_ACTIVITIES_:
A - In the forum thread on Redis counters and database triggers, which persistence method does taf2 say their Redis setup uses?
B - Extend the forum thread on Redis counters and database triggers, picking up after its final comment.

_PROVIDED PASSAGE_:
The problem with doing stuff like this in a callback is that an additional query is sent to the database which can be a big performance problem if the insert load is high. I generally agree that complex logic should be avoided in triggers and is better left in the application code in most cases but incrementing a counter is about as simplistic as you can get.

avand · on Oct 16, 2012

Well thanks for the insights. I'll keep triggers in mind when I come across a problem like this in the future.

pvh · on Oct 16, 2012

For the record, Heroku doesn't affect your ability to use triggers. It's possible our ancient "shared database" infrastructure simply didn't support it, but the new starter tier plans certainly do.

kayoone · on Oct 16, 2012

Sounds like the typical caching approach to me, "avoid making big queries by caching your data in a ram-based key-value store" .. so this is pretty much common knowledge amongst webdevs since LiveJournal introduced memcached back in 2007?, or am i missing something ?

taf2 · on Oct 15, 2012

This works great, one thing I've started doing is caching those mget's in memcached. Redis is fast, but it's also single threaded and depending on how you're using it can become cpu bound, causing timeout errors while busy redis instance handle lots of write/reads... so similar to mysql - i've started guarding multiple redis reads with single memcache get... feels crazy, but maybe correct?

papercruncher · on Oct 16, 2012

I'm surprised that Redis cannot handle your traffic. What are you throwing at it? Or are you on EC2, with frequent BGSAVEs or AOF enabled on an EBS volume?

taf2 · on Oct 16, 2012

rackspacecloud - no AOF only BGSAVEs currently my save frequency is:

  save 1900 1
  save 1300 10
  save 160 10000

Perhaps there's a better way for me to tune this? Most of the data I store in redis is temporal so I don't mind losing it, but I do store stats for usage of features for reporting in my admin dashboard similar to how this article describes and that stuff i would like to keep around but if i lost a few hours or even a day i'm not going to lose sleep.

I should add, I also use redis to handle some pretty large calculations... zrange's for distance calculations intersections and so on... I did some benchmarking and found that at least in ruby (1.9.3), this was more efficient to load up redis for the sets and sorting, fewer GC hits and faster sorting intersecting... I'm thinking it might be good if for these one off frequent compute tasks, I run on a redis instance that has no save, especially considering I expire/delete the keys immediately after running my calculations.

plasma · on Oct 16, 2012

Tried running the redis benchmark app to see how your figures compare to other published stats?

firefoxman1 · on Oct 16, 2012

I've been working on a dashboard that uses Redis as well. Just wondering, why not take advantage of sets/lists/zsets for your date-related keys. With lists you can do an easy LRANGE instead of that loop of GETs you're doing now.

_SUPPLIED MATERIAL_:

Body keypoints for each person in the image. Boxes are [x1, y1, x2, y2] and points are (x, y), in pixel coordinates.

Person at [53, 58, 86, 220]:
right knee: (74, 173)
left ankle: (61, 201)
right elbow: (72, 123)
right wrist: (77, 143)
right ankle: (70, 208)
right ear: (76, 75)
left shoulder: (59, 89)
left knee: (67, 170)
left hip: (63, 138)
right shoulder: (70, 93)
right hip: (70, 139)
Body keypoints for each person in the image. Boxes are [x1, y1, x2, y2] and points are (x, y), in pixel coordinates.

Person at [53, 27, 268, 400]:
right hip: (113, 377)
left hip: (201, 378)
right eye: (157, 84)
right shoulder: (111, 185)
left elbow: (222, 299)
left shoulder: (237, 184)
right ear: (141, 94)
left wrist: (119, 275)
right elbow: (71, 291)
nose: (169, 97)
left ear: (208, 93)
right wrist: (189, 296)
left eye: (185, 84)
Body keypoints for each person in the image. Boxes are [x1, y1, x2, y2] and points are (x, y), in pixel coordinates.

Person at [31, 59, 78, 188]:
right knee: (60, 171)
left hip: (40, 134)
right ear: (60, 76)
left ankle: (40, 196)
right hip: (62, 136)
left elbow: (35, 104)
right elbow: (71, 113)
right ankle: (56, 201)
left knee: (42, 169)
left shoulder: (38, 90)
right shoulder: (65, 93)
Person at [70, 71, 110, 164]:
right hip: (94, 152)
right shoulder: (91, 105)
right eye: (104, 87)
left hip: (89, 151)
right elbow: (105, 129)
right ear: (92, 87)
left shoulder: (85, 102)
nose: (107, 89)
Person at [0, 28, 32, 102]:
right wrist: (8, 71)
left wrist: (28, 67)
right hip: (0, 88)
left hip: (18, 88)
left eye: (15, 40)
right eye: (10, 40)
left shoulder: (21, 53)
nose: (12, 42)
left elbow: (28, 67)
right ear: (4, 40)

==

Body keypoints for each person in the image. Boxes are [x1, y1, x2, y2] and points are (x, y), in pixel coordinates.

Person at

--

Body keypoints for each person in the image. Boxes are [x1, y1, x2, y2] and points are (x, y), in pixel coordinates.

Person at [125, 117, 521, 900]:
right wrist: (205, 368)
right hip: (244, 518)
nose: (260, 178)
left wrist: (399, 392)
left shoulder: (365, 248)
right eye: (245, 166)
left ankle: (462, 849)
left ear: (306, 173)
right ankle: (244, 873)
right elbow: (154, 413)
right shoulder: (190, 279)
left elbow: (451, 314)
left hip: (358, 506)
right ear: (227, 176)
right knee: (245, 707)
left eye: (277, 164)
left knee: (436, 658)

_RESPONSES_:
A - Only BGSAVEs, with no AOF.

B -
Also, if you don't do this already, look into using bitsets to track users. As long as userID's are integers, it's real easy it saves a lot of space.

makmanalp · on Oct 16, 2012

Nothing specific about redis or new here. Of course if you can easily cache a pre-calculated value, that'll save you time and CPU.

jeromeparadis · on Oct 16, 2012

Well, to be fair, the cached counts are incremented by Redis through the incr command. So, no pre-calculation here. It can be interesting also to aggregate metrics of floats using the incrbyfloat command.

zerop · on Oct 16, 2012

Why not store & update count in database. Rather Redis. Also I could never appreciate the redistogo. I can get much powerful redis instance on EC2 for much lesser price.

codenerdz · on Oct 16, 2012

nitpick: "The values are almost inconsequential since THEIR just numbers" should be either THEY ARE or THEY'RE

avand · on Oct 16, 2012

Good god. I can't believe I missed that. Thanks. I'll make sure that gets fixed.

stavros · on Oct 16, 2012

This is exactly what I'm building http://www.instahero.com to solve. You don't have to build your own infrastructure, just write the relevant bit of code (or select a template) and you have a dashboard.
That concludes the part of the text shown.